David Leitch

Regisseur
Tome
Redaktioneller Hinweis von Tome Aktualisiert am 18/09/2026

Vom Stunt-Profi auf den Regiestuhl, mit Kampfchoreografie als eigentlichem Drehbuch: David Leitch hat das Actionkino revolutioniert.

Lange bevor Leitch selbst Regie führte, arbeitete er als Stuntman und Stuntkoordinator. Deadpool 2 trägt diese Handschrift offen zur Schau: ausgedehnte Actionsequenzen in übersichtlichen, langen Einstellungen, perfekt in die Choreografie eingebettete Comedy und Actionszenen, die sich über physische Logik statt über schnelle Schnitte auflösen.

Hintergrund und Einflüsse

Er arbeitete als Stunt-Double für große Stars und war Mitbegründer einer Trainings- und Choreografie-Agentur, die maßgeblich für das Action-Design zahlreicher moderner Hollywood-Produktionen verantwortlich ist. Als unbestrittenes Vorbild dient das Hongkong-Actionkino, insbesondere dessen konsequentes Festhalten an weiten Einstellungen und klar erkennbaren Darstellern. Bevor er schließlich selbst auf dem Regiestuhl Platz nahm, war er maßgeblich an einer gefeierten Auftragskiller-Reihe beteiligt, die das Genre grundlegend neu definierte.

Stil und Themen

Wiederkehrende Motive: Profis, die in einem gewalttätigen Metier meisterhaft agieren, Verrat in den eigenen Reihen und Stunt-Arbeit, die offen zur Schau gestellt statt kaschiert wird. Die Inszenierung von Kämpfen setzt auf eine bewegliche Kamera, die das Geschehen in totalen Einstellungen ganzheitlich einfängt, während Sequenzen gezielt um die räumlichen Grenzen eines Schauplatzes herum konstruiert werden, etwa in einem Treppenhaus oder einem fahrenden Zug.

Vermächtnis und Einfluss

Wir zählen ihn zu den maßgeblichen Persönlichkeiten, die den heutigen Standard des westlichen Actionkinos geprägt haben, einer Ästhetik, in der Choreografie klar erkennbar gefilmt und nicht erst durch die Montage kaschiert wird. Sein unermüdlicher Einsatz für Stuntleute, der auch öffentliche Kampagnen für die offizielle Anerkennung ihrer Kunstfertigkeit umfasst, treibt die anhaltende Debatte in der Branche nachhaltig voran.

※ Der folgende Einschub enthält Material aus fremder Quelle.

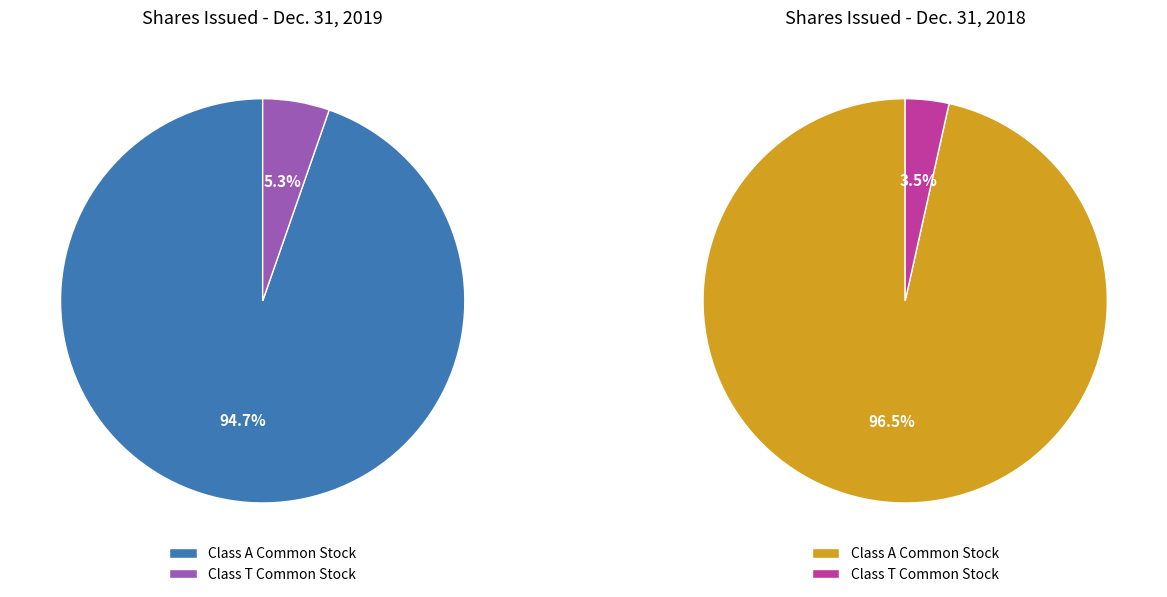

Which slice represents more than half of the pie?

Class A Common Stock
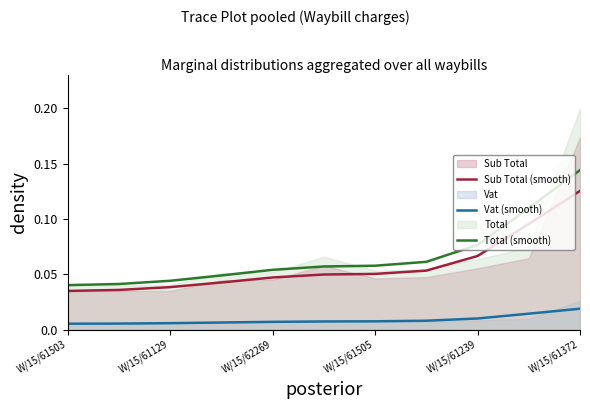

At which label is Sub Total (smooth) closest to 0?

W/15/61503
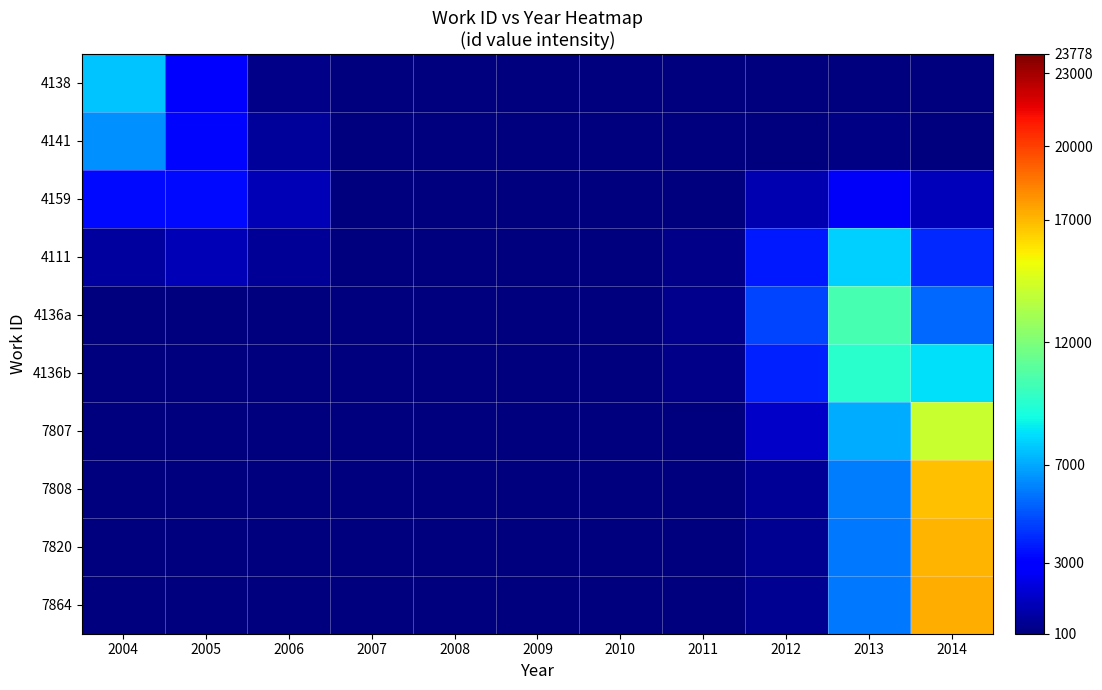

Which series changed the most between 2005 and 2011?

4159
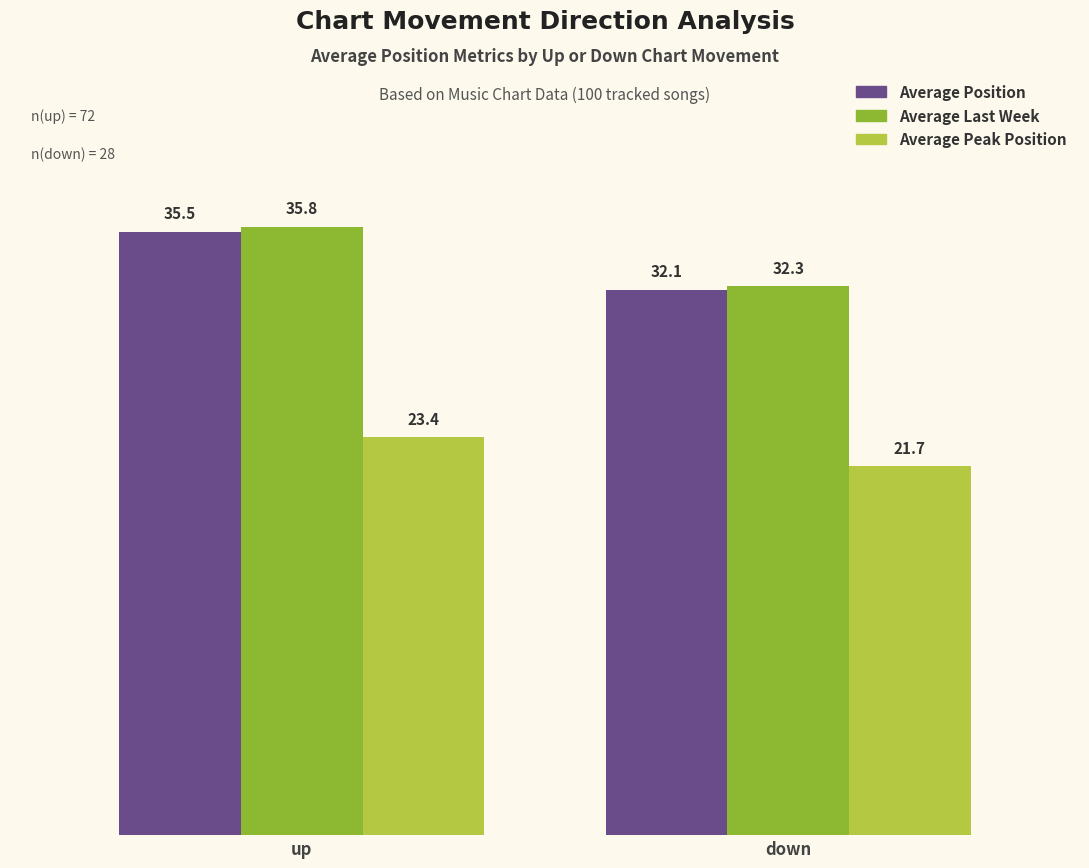

The Average Position series shows 35.5 at up. True or false?

True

Für wen sich das Werk lohnt

Für alle Zuschauerinnen und Zuschauer, die choreografische Action sehen wollen, die man auch tatsächlich nachvollziehen kann. Empfehlenswert für alle, die genug von verwackelten Handkamerakämpfen haben, und für diejenigen, die wissen möchten, wie Stuntprofis an die Inszenierung von Kampfszenen herangehen.